The group of opponents took over public comment at the Lakewood City Council meeting Monday night.
The proposed development would be on the park’s east boundary at 777 S. Yarrow St.
Many who have lived in this neighborhood for a while want to prevent the development from happening. The proposed building would have 412 units and 542 parking spaces.
Not only is increased traffic on narrow neighborhood roads a concern, but many are saying the removal of 69 mature trees and the danger to birds in the nearby ecosystem are big issues.
Opponents believe removing trees would further contribute to climate change, and it goes against the city’s own sustainability plan.
Proponents believe more housing is needed, and the current building on the property is already an issue.
Ahead of public comment, Lakewood Mayor Adam Paul read a letter from the developer proposing a two-month pause on any future site submittals.
“This is an important step because of the concerns that have been expressed over the past few weeks about our project. We want to be a good neighbor and understand that while a neighborhood meeting was not required as part of our process, we should have worked to have a community discussion because of the importance of the neighboring park,” Paul read.
Residents fight back against development
Those who opposed the build spoke out at the meeting.
“Belmar Park is an escape from the city life in the city. It is a natural, peaceful reprieve and a safe haven for humans and wildlife alike. It is the first place I take visitors to spotlight my city, and people are simply awestruck. No other place exists. Like it’s so close to roadways and shops and you’d never know it,” said one speaker.
Another speaker agreed that the development would have an impact on the local habitat.
“We know it’s zoned appropriately, but the issue is wildlife, birds, and the ecosystem in the park. It’s a natural habitat. It’s destructive to all to develop this kind of project,” said another person. “I believe that the city officials do have an obligation and a duty to protect our habitat areas, our parks. There needs to be a buffer, and the surrounding developments need to coexist.”
Those in favor agree more housing is needed
One person spoke in favor of the development.
“There seems to be a large generational divide on this issue. All the people who have spoken against issues thus far are significantly older in age and have owned their own homes for many years. So, you may not be aware of how accused the housing prices in the Denver metro area, of which Lakewood is a part of,” Jacob said. “At the end of the day, there’s simply not enough housing supply of homes to make housing affordable for younger generations, and the only way out of a housing crisis is to build more housing. Also, I find many of the prior comments to be disingenuous, as the development does not occur within Belmar Park. Instead, this development is set to demolish outdated vacant office buildings and replace those with apartments. These [proposed units] are not located within Belmar Park. These are the ugly office buildings located next to Belmar Park. A commenter mentioned that these would be an eyesore.
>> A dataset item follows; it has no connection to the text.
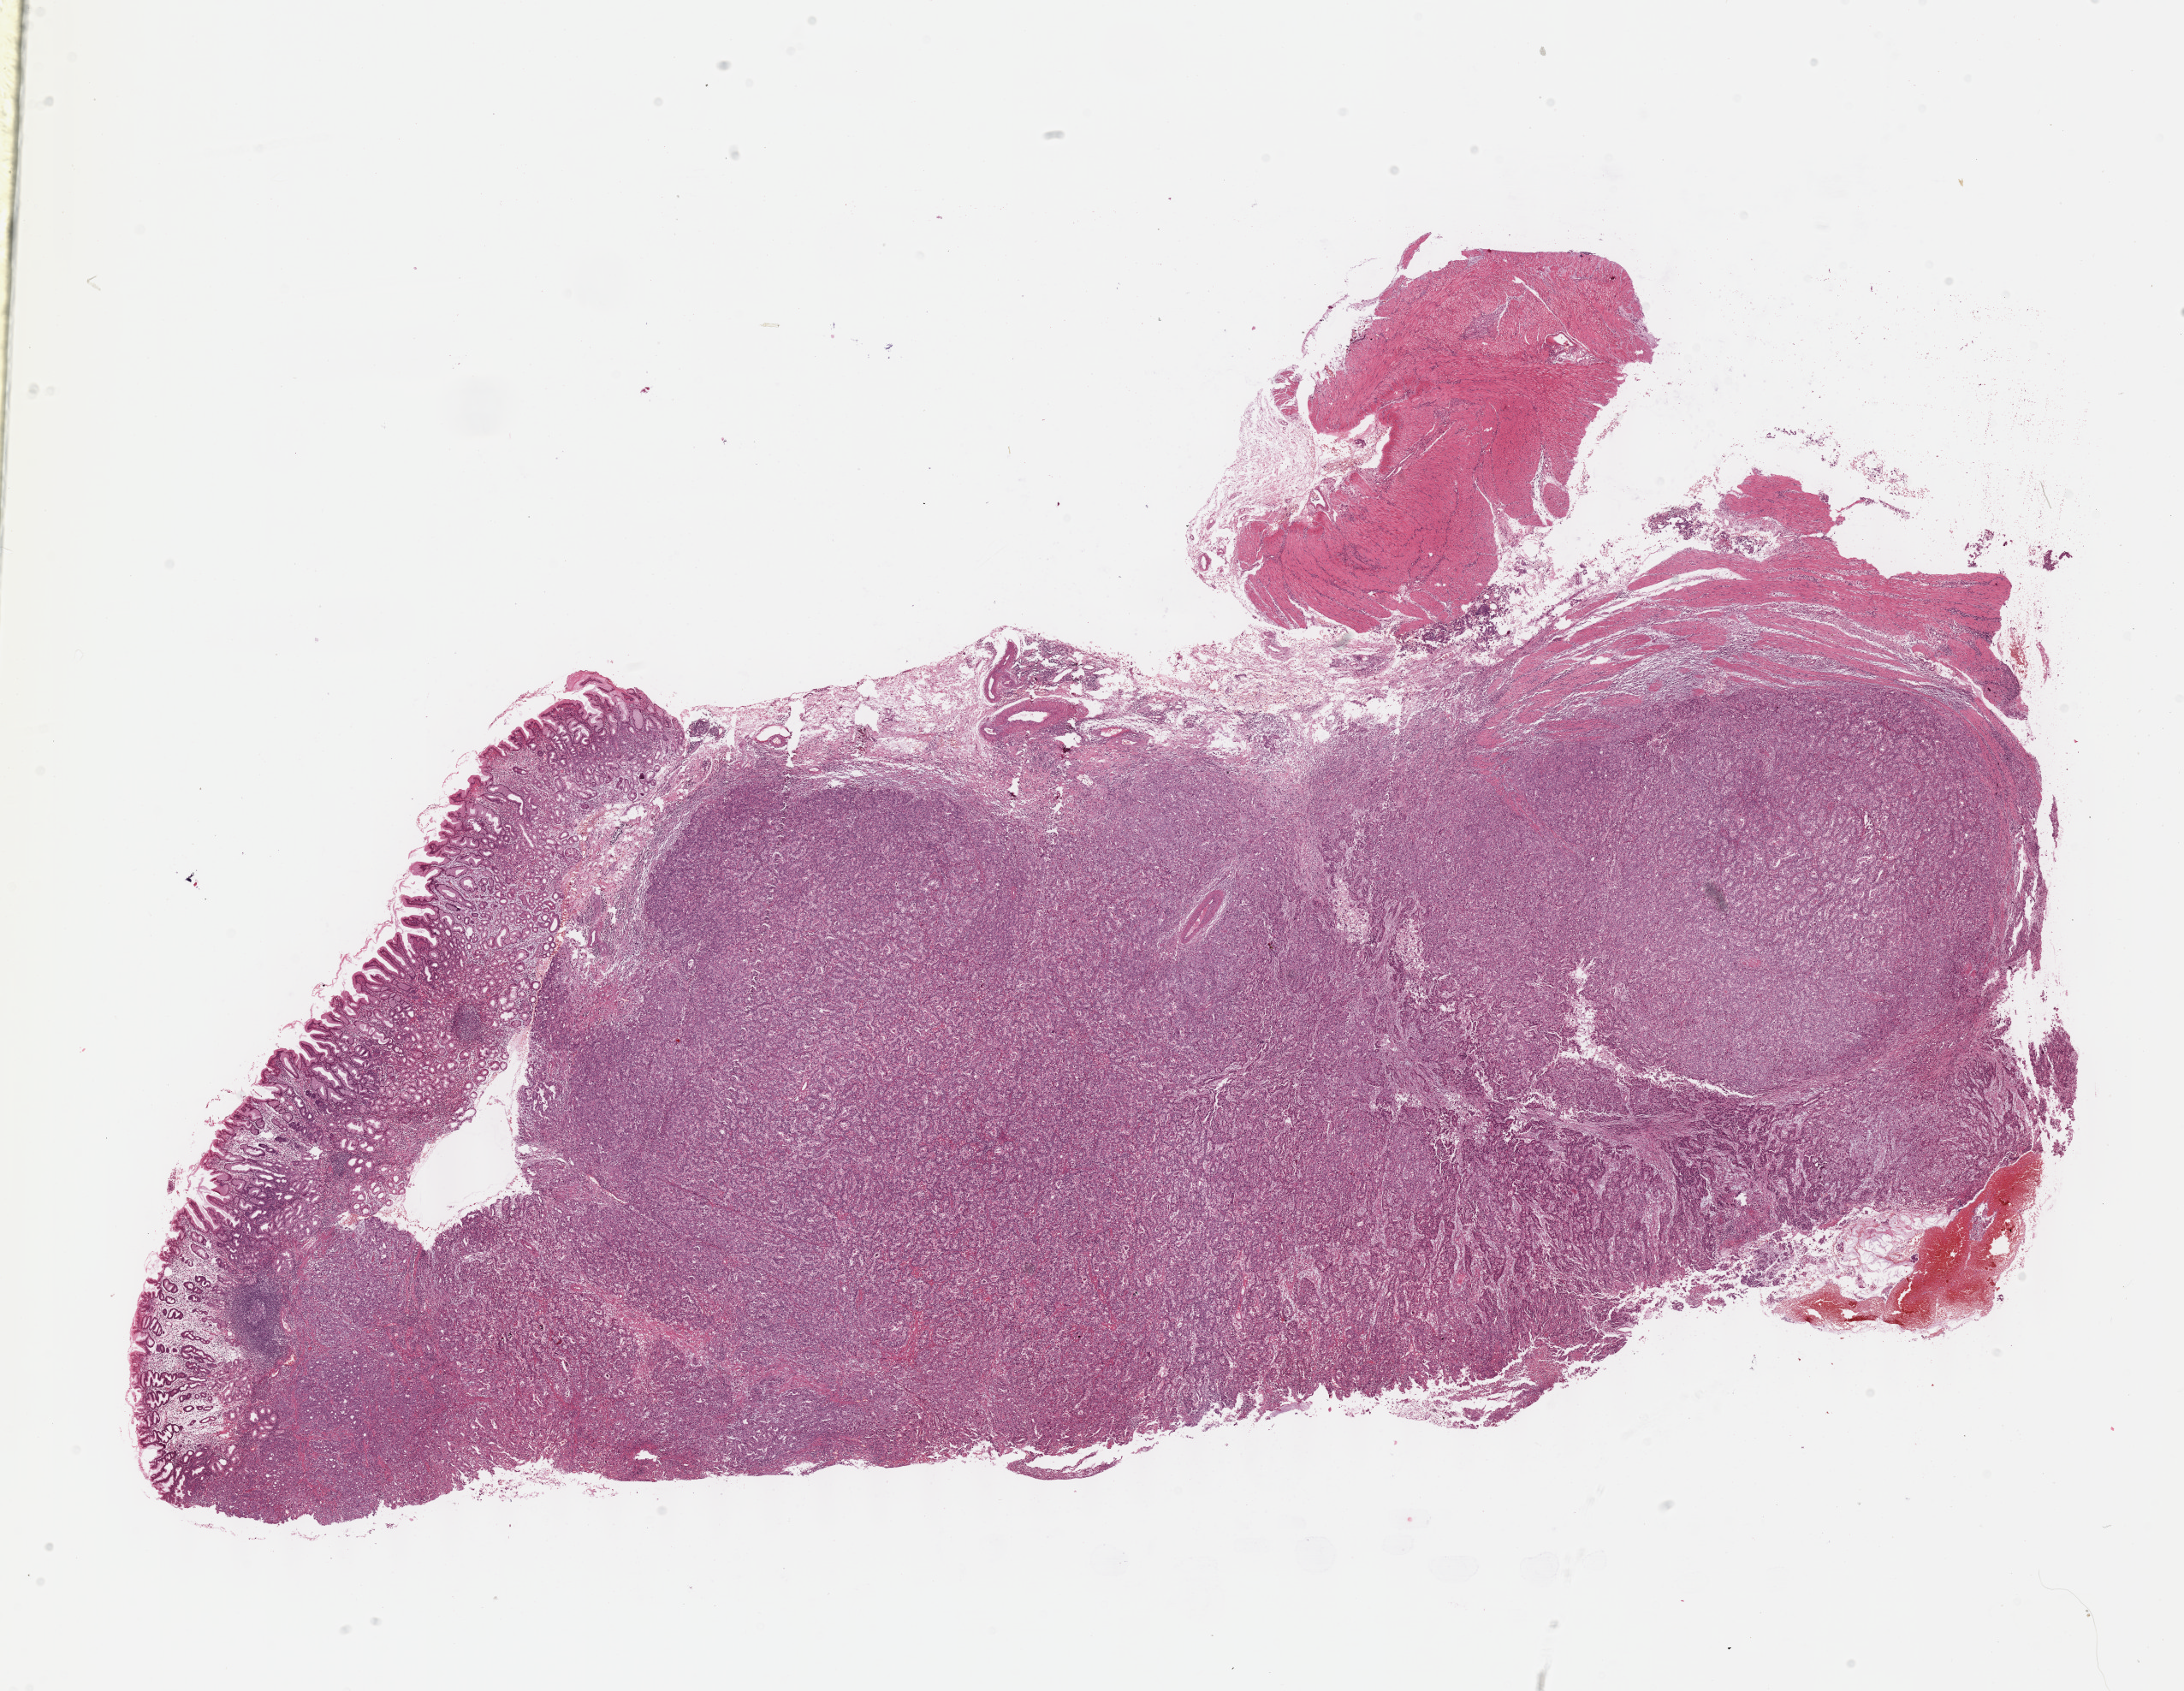
H&E whole-slide image — whole scanned area (about 20.6 x 16.0 mm) shown as a low-resolution overview, FFPE section, sample: primary tumour, stomach. Female, age 73 years at initial diagnosis. Histologic grade: G3 (poorly differentiated).
TNM: T3 N1 M0. Diagnosis: Adenocarcinoma, intestinal type (fundus of stomach). AJCC pathologic stage: IIIA.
These vacant offices are already an eyesore.”
Public comment lasted for nearly two hours; it did not wrap up until around 11:30 p.m.
In the letter from the developer, they said have contacted city staff to schedule discussions to reach out to concerned residents. A decision has not been made by the city council at this point.
On Tuesday morning, FOX31 noticed graffiti on the property containing profanity, and unhoused community members sleeping in the area.